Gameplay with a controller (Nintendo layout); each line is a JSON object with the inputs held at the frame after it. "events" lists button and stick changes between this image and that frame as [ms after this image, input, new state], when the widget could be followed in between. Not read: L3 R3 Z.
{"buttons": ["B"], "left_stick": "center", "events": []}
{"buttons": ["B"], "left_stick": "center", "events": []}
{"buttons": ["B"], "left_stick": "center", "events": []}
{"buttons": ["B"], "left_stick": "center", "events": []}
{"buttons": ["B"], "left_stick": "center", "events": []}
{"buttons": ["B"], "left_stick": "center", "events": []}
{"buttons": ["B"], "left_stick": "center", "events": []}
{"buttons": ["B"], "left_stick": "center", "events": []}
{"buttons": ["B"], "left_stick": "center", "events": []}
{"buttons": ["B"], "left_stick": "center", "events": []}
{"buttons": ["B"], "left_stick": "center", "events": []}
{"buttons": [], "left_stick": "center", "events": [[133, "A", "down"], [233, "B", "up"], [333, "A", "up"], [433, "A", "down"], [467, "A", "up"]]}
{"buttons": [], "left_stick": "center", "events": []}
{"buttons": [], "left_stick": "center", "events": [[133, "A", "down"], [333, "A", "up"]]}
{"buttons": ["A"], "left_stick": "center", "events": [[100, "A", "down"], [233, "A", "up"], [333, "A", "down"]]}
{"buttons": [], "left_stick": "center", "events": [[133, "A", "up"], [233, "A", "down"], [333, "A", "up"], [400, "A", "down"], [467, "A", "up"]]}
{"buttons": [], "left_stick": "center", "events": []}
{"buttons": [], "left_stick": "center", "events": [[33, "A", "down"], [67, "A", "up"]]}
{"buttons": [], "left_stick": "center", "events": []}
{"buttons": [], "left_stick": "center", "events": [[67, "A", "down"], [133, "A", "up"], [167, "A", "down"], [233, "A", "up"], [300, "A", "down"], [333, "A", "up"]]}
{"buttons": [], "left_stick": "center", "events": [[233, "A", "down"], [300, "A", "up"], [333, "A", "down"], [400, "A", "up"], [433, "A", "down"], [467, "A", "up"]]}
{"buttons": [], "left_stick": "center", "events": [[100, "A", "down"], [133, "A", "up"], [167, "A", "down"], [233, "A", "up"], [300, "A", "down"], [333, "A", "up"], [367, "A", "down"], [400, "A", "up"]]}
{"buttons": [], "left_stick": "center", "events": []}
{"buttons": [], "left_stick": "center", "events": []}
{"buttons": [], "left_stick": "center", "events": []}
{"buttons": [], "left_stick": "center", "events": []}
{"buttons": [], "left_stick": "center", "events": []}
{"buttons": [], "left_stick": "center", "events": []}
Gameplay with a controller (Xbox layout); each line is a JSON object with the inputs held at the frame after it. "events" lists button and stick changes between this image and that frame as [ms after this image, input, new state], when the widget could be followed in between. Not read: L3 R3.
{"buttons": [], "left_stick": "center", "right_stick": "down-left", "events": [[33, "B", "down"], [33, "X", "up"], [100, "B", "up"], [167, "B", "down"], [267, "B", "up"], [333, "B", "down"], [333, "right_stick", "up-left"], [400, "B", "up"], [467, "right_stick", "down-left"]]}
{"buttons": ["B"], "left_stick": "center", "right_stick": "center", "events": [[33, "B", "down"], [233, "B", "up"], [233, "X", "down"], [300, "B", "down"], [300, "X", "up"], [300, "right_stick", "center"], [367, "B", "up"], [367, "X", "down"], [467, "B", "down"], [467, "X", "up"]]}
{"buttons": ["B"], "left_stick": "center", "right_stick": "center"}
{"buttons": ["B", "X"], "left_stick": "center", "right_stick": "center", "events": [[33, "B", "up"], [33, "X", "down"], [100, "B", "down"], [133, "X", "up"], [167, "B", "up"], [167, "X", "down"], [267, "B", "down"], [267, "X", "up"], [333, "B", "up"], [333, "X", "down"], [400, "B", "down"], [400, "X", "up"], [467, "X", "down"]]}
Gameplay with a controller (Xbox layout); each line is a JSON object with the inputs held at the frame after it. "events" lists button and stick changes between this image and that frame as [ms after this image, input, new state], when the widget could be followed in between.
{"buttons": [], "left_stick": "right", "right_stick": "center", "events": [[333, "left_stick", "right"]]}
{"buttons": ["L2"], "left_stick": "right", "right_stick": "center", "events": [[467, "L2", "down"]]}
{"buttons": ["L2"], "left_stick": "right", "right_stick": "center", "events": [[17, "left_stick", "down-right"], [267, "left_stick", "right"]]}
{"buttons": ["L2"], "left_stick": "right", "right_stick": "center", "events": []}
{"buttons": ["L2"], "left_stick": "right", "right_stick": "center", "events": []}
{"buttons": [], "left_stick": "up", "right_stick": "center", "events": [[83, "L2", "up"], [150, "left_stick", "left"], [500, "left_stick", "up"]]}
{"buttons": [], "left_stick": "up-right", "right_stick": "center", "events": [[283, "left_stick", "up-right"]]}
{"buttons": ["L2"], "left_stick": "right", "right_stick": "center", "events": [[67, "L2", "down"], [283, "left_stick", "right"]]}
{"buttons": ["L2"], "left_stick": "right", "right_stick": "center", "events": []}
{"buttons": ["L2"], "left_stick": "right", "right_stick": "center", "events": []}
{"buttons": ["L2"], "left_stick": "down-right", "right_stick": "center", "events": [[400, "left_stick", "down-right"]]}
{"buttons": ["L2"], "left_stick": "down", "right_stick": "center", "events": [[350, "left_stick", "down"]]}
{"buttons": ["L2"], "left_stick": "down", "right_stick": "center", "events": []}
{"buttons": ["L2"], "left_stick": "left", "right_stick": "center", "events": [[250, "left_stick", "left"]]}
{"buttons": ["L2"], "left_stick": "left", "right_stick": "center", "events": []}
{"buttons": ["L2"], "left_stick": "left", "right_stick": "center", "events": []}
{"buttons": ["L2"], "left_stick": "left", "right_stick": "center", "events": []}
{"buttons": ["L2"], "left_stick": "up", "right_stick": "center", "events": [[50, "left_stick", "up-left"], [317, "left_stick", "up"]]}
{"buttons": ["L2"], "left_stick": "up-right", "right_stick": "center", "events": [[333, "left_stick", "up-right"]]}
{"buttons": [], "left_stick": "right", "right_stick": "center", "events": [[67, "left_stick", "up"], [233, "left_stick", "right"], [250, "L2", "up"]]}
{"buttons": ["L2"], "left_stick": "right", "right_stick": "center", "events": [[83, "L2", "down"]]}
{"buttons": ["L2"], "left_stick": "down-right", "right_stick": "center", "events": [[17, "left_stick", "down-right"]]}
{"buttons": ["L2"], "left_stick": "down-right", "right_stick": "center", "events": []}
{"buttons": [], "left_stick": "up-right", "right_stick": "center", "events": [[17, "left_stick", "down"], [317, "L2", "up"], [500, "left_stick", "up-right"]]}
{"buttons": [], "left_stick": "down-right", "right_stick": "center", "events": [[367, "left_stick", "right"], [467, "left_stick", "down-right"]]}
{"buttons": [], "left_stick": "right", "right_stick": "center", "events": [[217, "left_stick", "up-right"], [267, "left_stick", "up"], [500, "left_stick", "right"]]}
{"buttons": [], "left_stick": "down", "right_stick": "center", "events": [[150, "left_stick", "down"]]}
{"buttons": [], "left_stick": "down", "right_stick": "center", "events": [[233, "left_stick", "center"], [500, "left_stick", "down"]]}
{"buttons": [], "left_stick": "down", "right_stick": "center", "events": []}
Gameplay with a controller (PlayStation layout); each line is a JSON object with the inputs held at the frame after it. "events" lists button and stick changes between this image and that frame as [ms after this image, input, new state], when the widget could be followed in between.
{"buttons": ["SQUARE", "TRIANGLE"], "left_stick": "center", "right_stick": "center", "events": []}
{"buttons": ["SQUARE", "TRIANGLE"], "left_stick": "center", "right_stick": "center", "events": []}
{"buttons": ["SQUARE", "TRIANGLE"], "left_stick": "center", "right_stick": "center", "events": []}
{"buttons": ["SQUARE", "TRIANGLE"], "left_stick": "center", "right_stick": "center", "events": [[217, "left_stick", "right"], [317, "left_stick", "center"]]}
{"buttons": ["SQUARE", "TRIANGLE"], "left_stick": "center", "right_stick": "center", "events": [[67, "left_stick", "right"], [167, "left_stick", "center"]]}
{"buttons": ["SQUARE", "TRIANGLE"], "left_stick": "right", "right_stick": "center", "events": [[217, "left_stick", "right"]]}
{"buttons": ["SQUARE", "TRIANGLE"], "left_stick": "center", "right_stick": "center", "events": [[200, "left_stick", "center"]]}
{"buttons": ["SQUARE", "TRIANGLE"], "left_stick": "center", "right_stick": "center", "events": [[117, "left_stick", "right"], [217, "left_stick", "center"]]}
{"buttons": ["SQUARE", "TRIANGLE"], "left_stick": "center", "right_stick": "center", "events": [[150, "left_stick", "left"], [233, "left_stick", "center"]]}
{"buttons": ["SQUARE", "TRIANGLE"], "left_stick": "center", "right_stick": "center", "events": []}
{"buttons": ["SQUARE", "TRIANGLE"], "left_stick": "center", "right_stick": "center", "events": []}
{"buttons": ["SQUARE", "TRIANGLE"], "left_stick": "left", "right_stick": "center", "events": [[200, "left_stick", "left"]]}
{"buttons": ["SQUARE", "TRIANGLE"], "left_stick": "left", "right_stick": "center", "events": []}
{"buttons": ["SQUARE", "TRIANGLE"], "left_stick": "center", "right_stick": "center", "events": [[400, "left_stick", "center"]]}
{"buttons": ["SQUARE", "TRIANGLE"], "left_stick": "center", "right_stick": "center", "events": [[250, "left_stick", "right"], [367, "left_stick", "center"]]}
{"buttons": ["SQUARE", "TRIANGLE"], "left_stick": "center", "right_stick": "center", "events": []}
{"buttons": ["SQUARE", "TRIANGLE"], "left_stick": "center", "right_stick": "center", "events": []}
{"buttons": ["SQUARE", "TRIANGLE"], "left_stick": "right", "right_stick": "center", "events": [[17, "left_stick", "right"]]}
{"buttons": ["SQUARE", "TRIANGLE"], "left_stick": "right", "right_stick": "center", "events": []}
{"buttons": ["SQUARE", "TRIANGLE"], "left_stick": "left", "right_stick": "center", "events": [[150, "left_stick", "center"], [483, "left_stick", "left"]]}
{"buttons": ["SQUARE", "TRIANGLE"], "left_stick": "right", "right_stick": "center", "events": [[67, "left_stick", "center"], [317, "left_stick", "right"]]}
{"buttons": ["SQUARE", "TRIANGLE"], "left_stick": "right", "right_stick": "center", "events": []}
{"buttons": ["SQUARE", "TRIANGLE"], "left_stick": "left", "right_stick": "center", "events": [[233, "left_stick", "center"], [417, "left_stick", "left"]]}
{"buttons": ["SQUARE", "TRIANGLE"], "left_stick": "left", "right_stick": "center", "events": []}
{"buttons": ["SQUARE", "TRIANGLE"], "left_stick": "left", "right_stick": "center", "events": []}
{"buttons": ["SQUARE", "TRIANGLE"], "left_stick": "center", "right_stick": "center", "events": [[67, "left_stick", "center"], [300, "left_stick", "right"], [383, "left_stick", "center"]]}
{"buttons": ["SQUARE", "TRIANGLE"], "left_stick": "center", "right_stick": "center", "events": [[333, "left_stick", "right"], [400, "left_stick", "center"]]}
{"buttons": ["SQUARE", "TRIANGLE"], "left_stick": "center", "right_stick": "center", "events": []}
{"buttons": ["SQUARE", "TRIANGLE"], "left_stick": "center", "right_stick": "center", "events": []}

........

Looking at the records above, which lines contain "read"? Copy those lines.

Gameplay with a controller (Nintendo layout); each line is a JSON object with the inputs held at the frame after it. "events" lists button and stick changes between this image and that frame as [ms after this image, input, new state], when the widget could be followed in between. Not read: L3 R3 Z.
Gameplay with a controller (Xbox layout); each line is a JSON object with the inputs held at the frame after it. "events" lists button and stick changes between this image and that frame as [ms after this image, input, new state], when the widget could be followed in between. Not read: L3 R3.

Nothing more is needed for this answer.